Input for this task =

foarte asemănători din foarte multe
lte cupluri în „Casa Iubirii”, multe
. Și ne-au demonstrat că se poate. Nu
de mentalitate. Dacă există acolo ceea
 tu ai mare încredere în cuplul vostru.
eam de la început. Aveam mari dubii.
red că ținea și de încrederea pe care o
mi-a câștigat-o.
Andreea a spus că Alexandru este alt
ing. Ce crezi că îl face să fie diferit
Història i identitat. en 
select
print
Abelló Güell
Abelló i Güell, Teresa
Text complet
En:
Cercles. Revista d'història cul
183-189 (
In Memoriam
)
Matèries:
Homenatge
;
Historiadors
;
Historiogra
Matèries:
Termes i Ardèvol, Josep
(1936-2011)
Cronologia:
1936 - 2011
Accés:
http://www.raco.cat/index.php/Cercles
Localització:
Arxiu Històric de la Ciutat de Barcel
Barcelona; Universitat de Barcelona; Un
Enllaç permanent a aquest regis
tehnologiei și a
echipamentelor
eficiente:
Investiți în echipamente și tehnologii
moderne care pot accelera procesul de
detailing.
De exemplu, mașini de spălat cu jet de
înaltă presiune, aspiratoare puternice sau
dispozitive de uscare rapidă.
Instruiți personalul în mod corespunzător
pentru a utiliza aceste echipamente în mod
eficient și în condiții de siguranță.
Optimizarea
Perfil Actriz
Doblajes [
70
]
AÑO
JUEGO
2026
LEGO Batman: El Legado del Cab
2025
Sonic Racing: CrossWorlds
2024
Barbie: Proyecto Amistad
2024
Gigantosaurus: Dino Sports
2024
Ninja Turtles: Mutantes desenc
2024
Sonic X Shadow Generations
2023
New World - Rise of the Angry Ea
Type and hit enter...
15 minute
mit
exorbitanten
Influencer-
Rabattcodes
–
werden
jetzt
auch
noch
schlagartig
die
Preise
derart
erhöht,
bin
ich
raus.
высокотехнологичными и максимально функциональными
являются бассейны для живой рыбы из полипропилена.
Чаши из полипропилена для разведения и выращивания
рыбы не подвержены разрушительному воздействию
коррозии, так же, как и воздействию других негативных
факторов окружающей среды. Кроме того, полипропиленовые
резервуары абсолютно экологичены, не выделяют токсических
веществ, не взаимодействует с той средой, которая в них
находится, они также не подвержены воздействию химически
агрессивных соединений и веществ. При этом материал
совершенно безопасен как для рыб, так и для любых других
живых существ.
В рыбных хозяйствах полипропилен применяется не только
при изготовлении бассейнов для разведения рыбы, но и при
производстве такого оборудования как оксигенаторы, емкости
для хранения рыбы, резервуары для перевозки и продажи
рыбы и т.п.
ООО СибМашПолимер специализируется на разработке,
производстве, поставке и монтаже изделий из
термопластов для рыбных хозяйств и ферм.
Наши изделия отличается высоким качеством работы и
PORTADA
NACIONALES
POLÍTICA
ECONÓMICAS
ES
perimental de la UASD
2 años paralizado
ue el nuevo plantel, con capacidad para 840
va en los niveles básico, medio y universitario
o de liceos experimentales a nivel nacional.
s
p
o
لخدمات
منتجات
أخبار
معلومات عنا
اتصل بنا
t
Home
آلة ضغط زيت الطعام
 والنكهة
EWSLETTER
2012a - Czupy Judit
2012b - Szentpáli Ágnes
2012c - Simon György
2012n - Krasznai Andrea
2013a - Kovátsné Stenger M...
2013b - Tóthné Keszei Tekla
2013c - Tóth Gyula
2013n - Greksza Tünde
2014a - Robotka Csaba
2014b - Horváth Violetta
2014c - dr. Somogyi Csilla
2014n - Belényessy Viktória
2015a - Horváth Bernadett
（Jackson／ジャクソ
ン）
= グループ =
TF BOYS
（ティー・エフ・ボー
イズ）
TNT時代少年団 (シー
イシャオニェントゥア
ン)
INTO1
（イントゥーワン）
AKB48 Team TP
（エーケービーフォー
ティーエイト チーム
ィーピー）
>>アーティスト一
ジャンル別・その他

Exercise brief = Repeat all of the data shown above, exactly as it appears.

Written reply =
foarte asemănători din foarte multe
lte cupluri în „Casa Iubirii”, multe
. Și ne-au demonstrat că se poate. Nu
de mentalitate. Dacă există acolo ceea
 tu ai mare încredere în cuplul vostru.
eam de la început. Aveam mari dubii.
red că ținea și de încrederea pe care o
mi-a câștigat-o.
Andreea a spus că Alexandru este alt
ing. Ce crezi că îl face să fie diferit
Història i identitat. en 
select
print
Abelló Güell
Abelló i Güell, Teresa
Text complet
En:
Cercles. Revista d'història cul
183-189 (
In Memoriam
)
Matèries:
Homenatge
;
Historiadors
;
Historiogra
Matèries:
Termes i Ardèvol, Josep
(1936-2011)
Cronologia:
1936 - 2011
Accés:
http://www.raco.cat/index.php/Cercles
Localització:
Arxiu Històric de la Ciutat de Barcel
Barcelona; Universitat de Barcelona; Un
Enllaç permanent a aquest regis
tehnologiei și a
echipamentelor
eficiente:
Investiți în echipamente și tehnologii
moderne care pot accelera procesul de
detailing.
De exemplu, mașini de spălat cu jet de
înaltă presiune, aspiratoare puternice sau
dispozitive de uscare rapidă.
Instruiți personalul în mod corespunzător
pentru a utiliza aceste echipamente în mod
eficient și în condiții de siguranță.
Optimizarea
Perfil Actriz
Doblajes [
70
]
AÑO
JUEGO
2026
LEGO Batman: El Legado del Cab
2025
Sonic Racing: CrossWorlds
2024
Barbie: Proyecto Amistad
2024
Gigantosaurus: Dino Sports
2024
Ninja Turtles: Mutantes desenc
2024
Sonic X Shadow Generations
2023
New World - Rise of the Angry Ea
Type and hit enter...
15 minute
mit
exorbitanten
Influencer-
Rabattcodes
–
werden
jetzt
auch
noch
schlagartig
die
Preise
derart
erhöht,
bin
ich
raus.
высокотехнологичными и максимально функциональными
являются бассейны для живой рыбы из полипропилена.
Чаши из полипропилена для разведения и выращивания
рыбы не подвержены разрушительному воздействию
коррозии, так же, как и воздействию других негативных
факторов окружающей среды. Кроме того, полипропиленовые
резервуары абсолютно экологичены, не выделяют токсических
веществ, не взаимодействует с той средой, которая в них
находится, они также не подвержены воздействию химически
агрессивных соединений и веществ. При этом материал
совершенно безопасен как для рыб, так и для любых других
живых существ.
В рыбных хозяйствах полипропилен применяется не только
при изготовлении бассейнов для разведения рыбы, но и при
производстве такого оборудования как оксигенаторы, емкости
для хранения рыбы, резервуары для перевозки и продажи
рыбы и т.п.
ООО СибМашПолимер специализируется на разработке,
производстве, поставке и монтаже изделий из
термопластов для рыбных хозяйств и ферм.
Наши изделия отличается высоким качеством работы и
PORTADA
NACIONALES
POLÍTICA
ECONÓMICAS
ES
perimental de la UASD
2 años paralizado
ue el nuevo plantel, con capacidad para 840
va en los niveles básico, medio y universitario
o de liceos experimentales a nivel nacional.
s
p
o
لخدمات
منتجات
أخبار
معلومات عنا
اتصل بنا
t
Home
آلة ضغط زيت الطعام
 والنكهة
EWSLETTER
2012a - Czupy Judit
2012b - Szentpáli Ágnes
2012c - Simon György
2012n - Krasznai Andrea
2013a - Kovátsné Stenger M...
2013b - Tóthné Keszei Tekla
2013c - Tóth Gyula
2013n - Greksza Tünde
2014a - Robotka Csaba
2014b - Horváth Violetta
2014c - dr. Somogyi Csilla
2014n - Belényessy Viktória
2015a - Horváth Bernadett
（Jackson／ジャクソ
ン）
= グループ =
TF BOYS
（ティー・エフ・ボー
イズ）
TNT時代少年団 (シー
イシャオニェントゥア
ン)
INTO1
（イントゥーワン）
AKB48 Team TP
（エーケービーフォー
ティーエイト チーム
ィーピー）
>>アーティスト一
ジャンル別・その他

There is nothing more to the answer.